The wisdom in Proverbs




Somedays – and maybe even most days lately – happiness has felt elusive. Things that are out of my control have controlled my happiness. I have allowed illnesses, children’s choices, broken cars and broken dreams to break down my joy and destroy my peace. 



Perhaps, the wisdom, the understanding, and the empathy gained in each of these situations is the way to happiness. Life will never be free of heartache, but as we come to see the wisdom of how God has taught us to find joy in the things, the lessons, the understanding He provides, and we allow His peace to be in our lives, we can and will be happy. 



Wednesday, August 3, 2016

The Miracle of a Seed

Almost without thinking, this morning, I bowed my head as I placed my cantaloupe and eggs before me and asked God to help them nourish and strengthen my body. I wouldn’t even categorize my words as a prayer or a blessing. I offered one of those vain repetitions the scriptures caution us to avoid, and I knew better. Obtaining, eating, and enjoying foods that nourish my body has never been a problem, so why do I use those words. It used to be ignorance. But now, I simply allow old habits and laziness to invade my prayers. Yes, my mother – as most moms have done – told me to eat all of my vegetables because there were starving children in Africa. Now, when I take the time to pause and pray over my food, I think about those children, and I realize how blessed I am for not only the abundance of food, but also the variety available and the ease in which it is obtained.
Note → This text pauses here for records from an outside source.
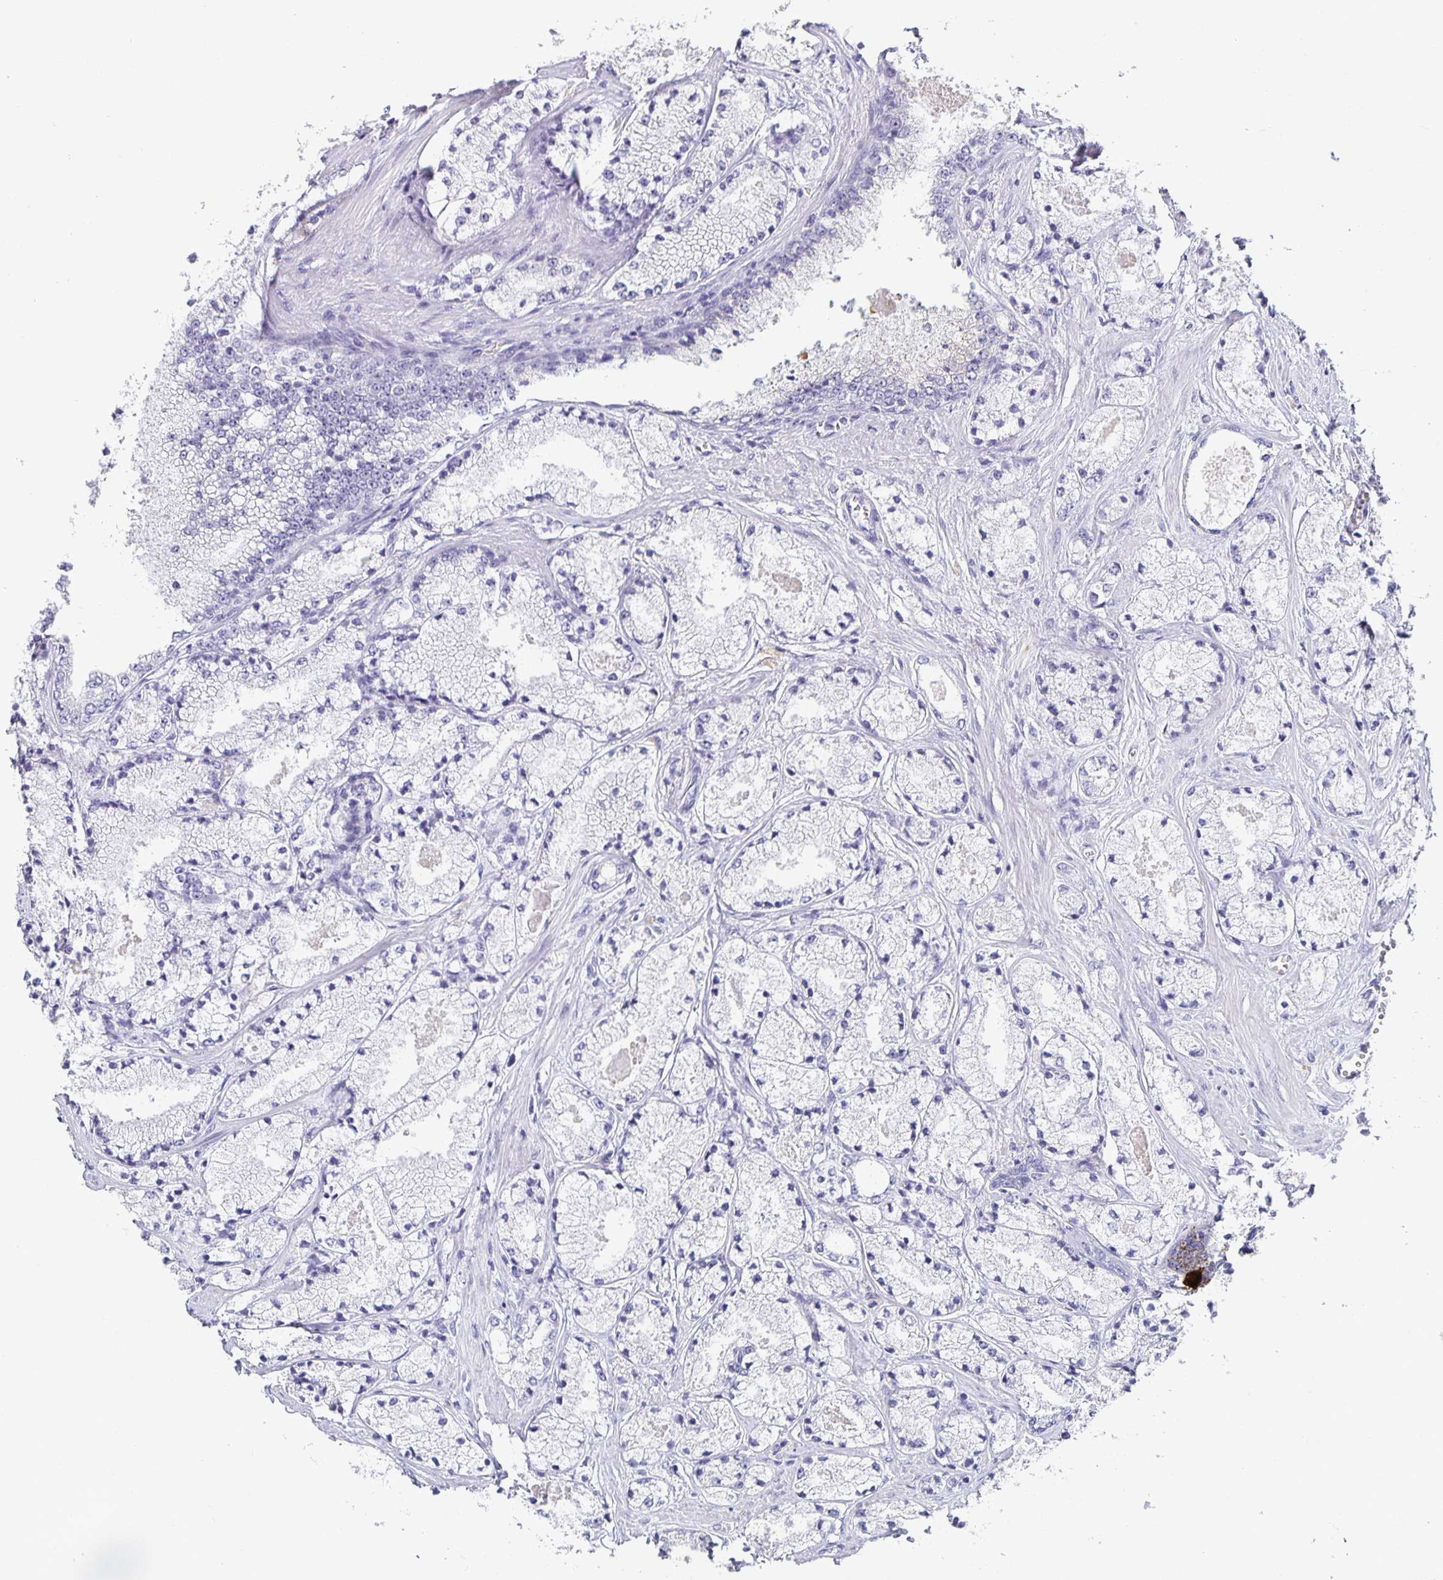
{"staining": {"intensity": "negative", "quantity": "none", "location": "none"}, "tissue": "prostate cancer", "cell_type": "Tumor cells", "image_type": "cancer", "snomed": [{"axis": "morphology", "description": "Adenocarcinoma, High grade"}, {"axis": "topography", "description": "Prostate"}], "caption": "Tumor cells are negative for protein expression in human prostate cancer (adenocarcinoma (high-grade)).", "gene": "CHGA", "patient": {"sex": "male", "age": 63}}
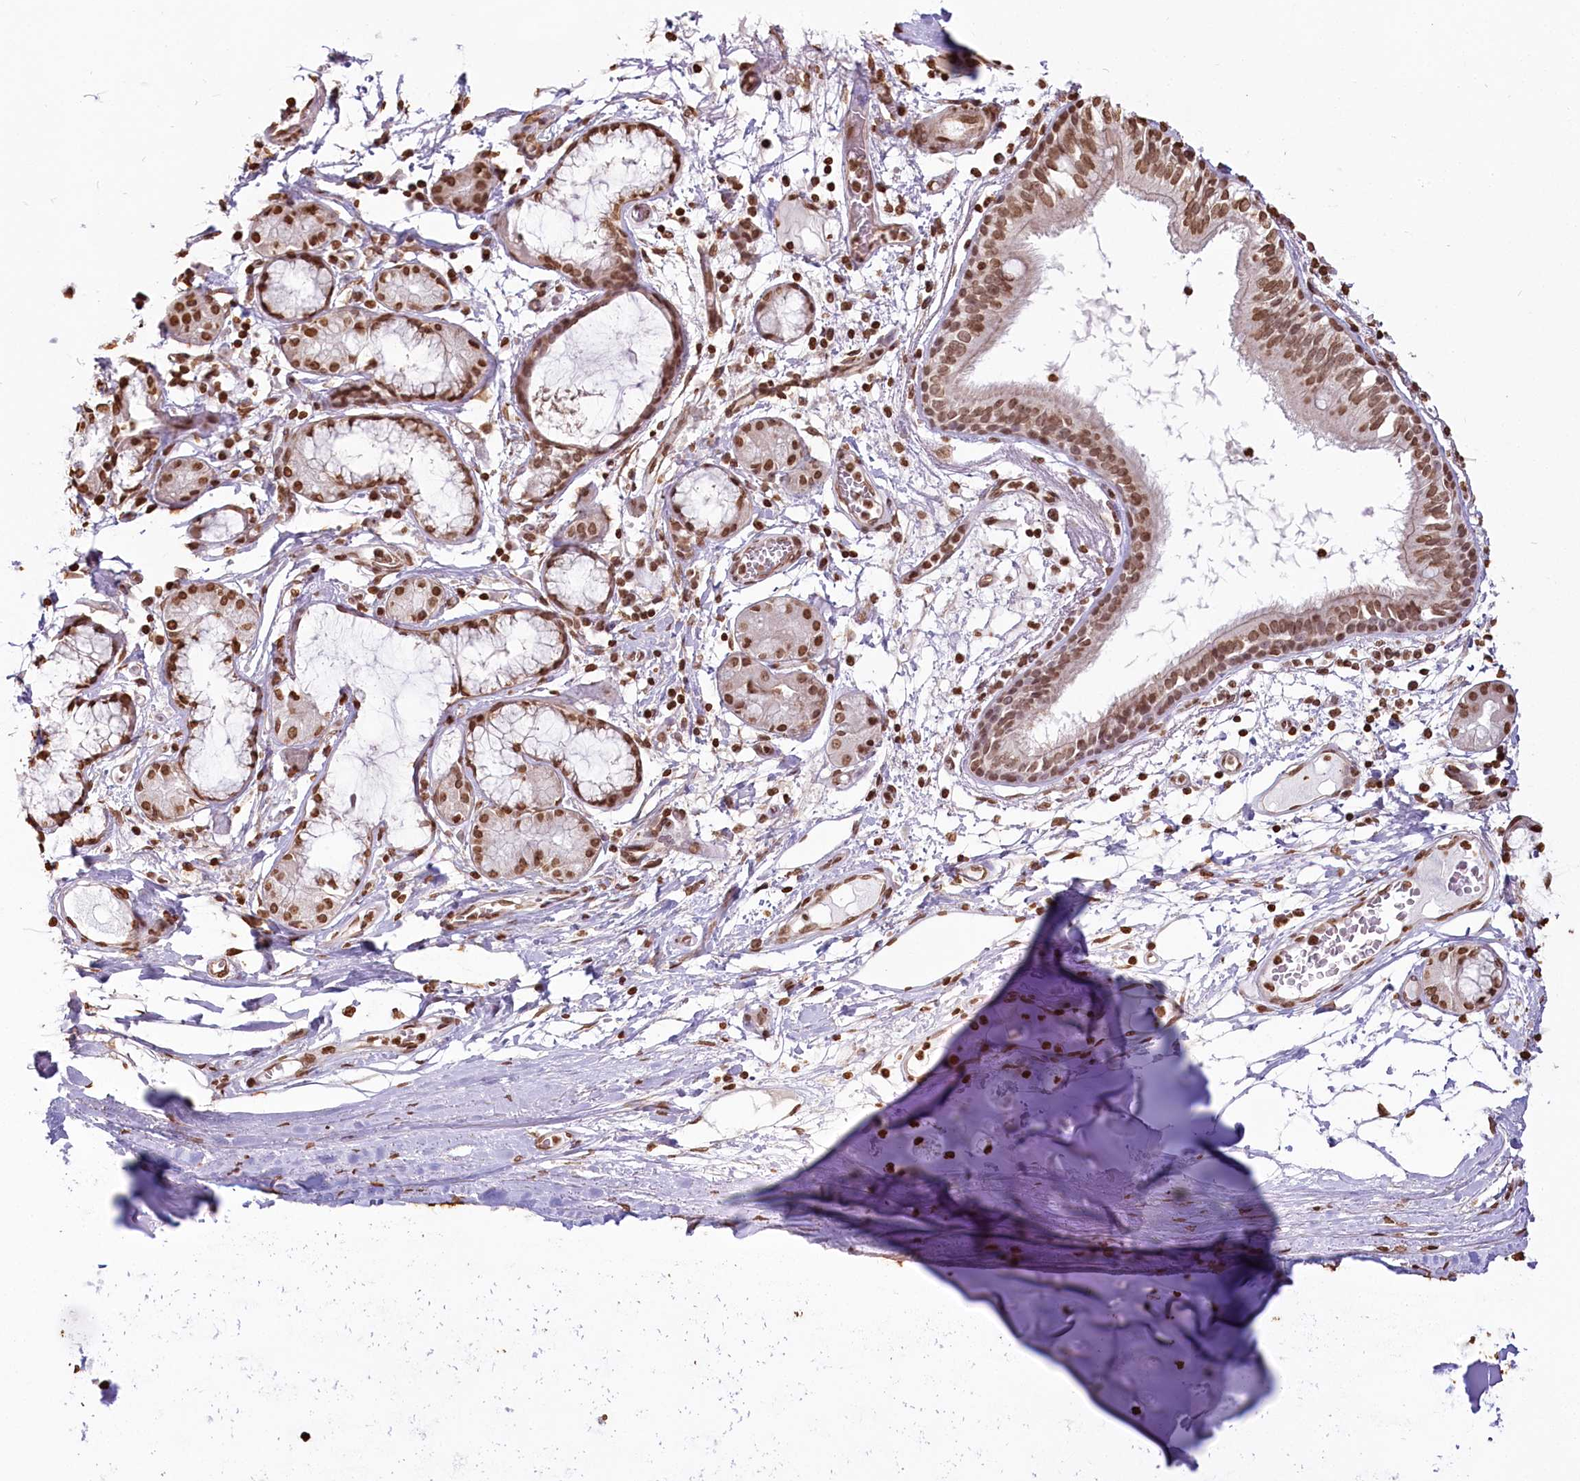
{"staining": {"intensity": "strong", "quantity": ">75%", "location": "nuclear"}, "tissue": "adipose tissue", "cell_type": "Adipocytes", "image_type": "normal", "snomed": [{"axis": "morphology", "description": "Normal tissue, NOS"}, {"axis": "topography", "description": "Cartilage tissue"}], "caption": "IHC staining of normal adipose tissue, which shows high levels of strong nuclear expression in about >75% of adipocytes indicating strong nuclear protein staining. The staining was performed using DAB (brown) for protein detection and nuclei were counterstained in hematoxylin (blue).", "gene": "FAM13A", "patient": {"sex": "female", "age": 63}}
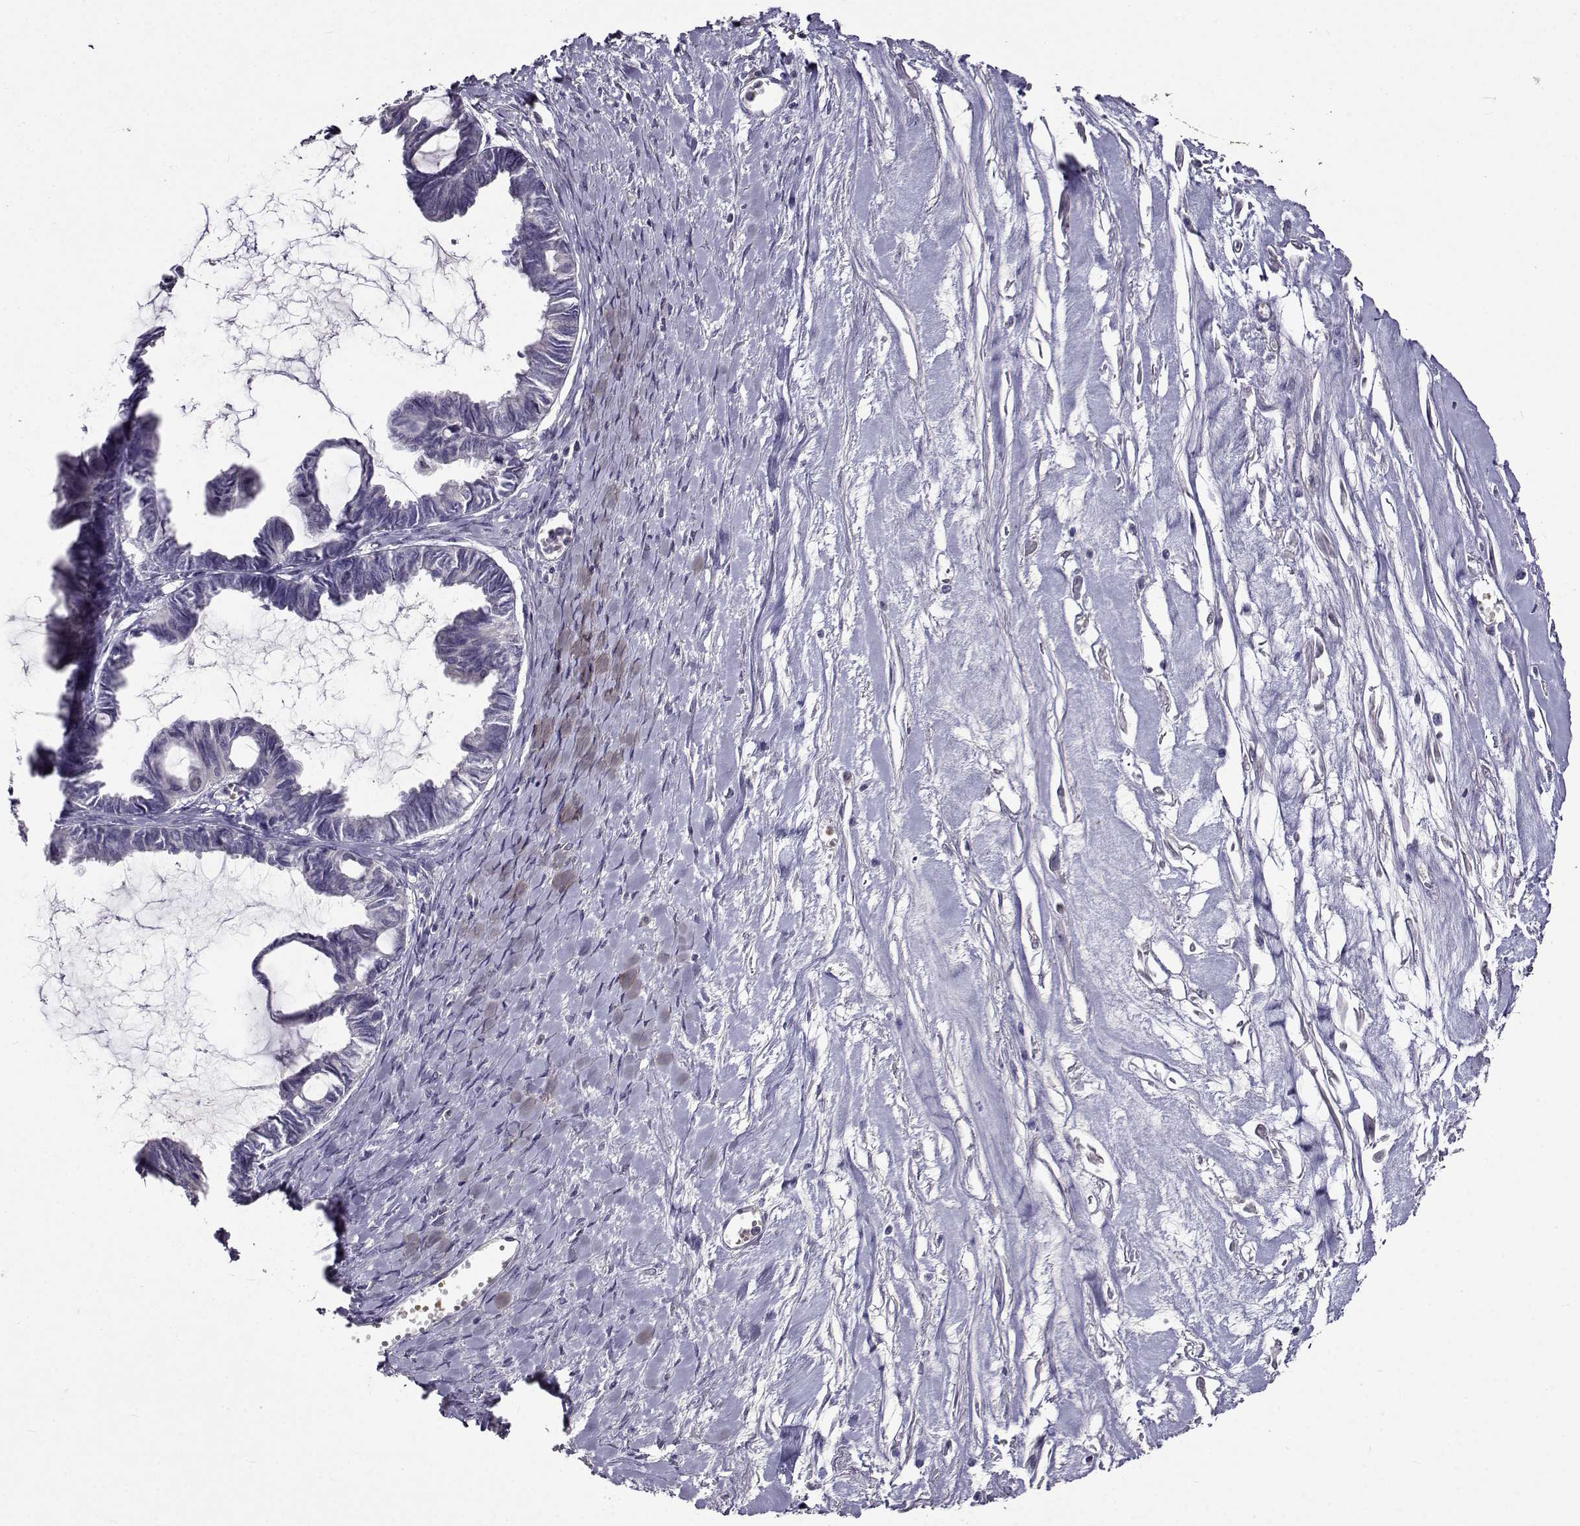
{"staining": {"intensity": "negative", "quantity": "none", "location": "none"}, "tissue": "ovarian cancer", "cell_type": "Tumor cells", "image_type": "cancer", "snomed": [{"axis": "morphology", "description": "Cystadenocarcinoma, mucinous, NOS"}, {"axis": "topography", "description": "Ovary"}], "caption": "The immunohistochemistry (IHC) histopathology image has no significant expression in tumor cells of ovarian cancer (mucinous cystadenocarcinoma) tissue.", "gene": "PAEP", "patient": {"sex": "female", "age": 61}}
So, instead of asking for heath and strength, I think about how I can use that strength to bless others, I express gratitude that I have never experienced real hunger and the food I eat provides nourishment, I think about all the farmers and workers who labor long hours to make my food possible, and I contemplate the beauty of rain, the wonder of the sun, and the miracle of a seed. Perhaps, in a few days, old habits will creep back into my prayers again, but the seed of gratitude has been planted, and I know if nourish it, it will continue to grow.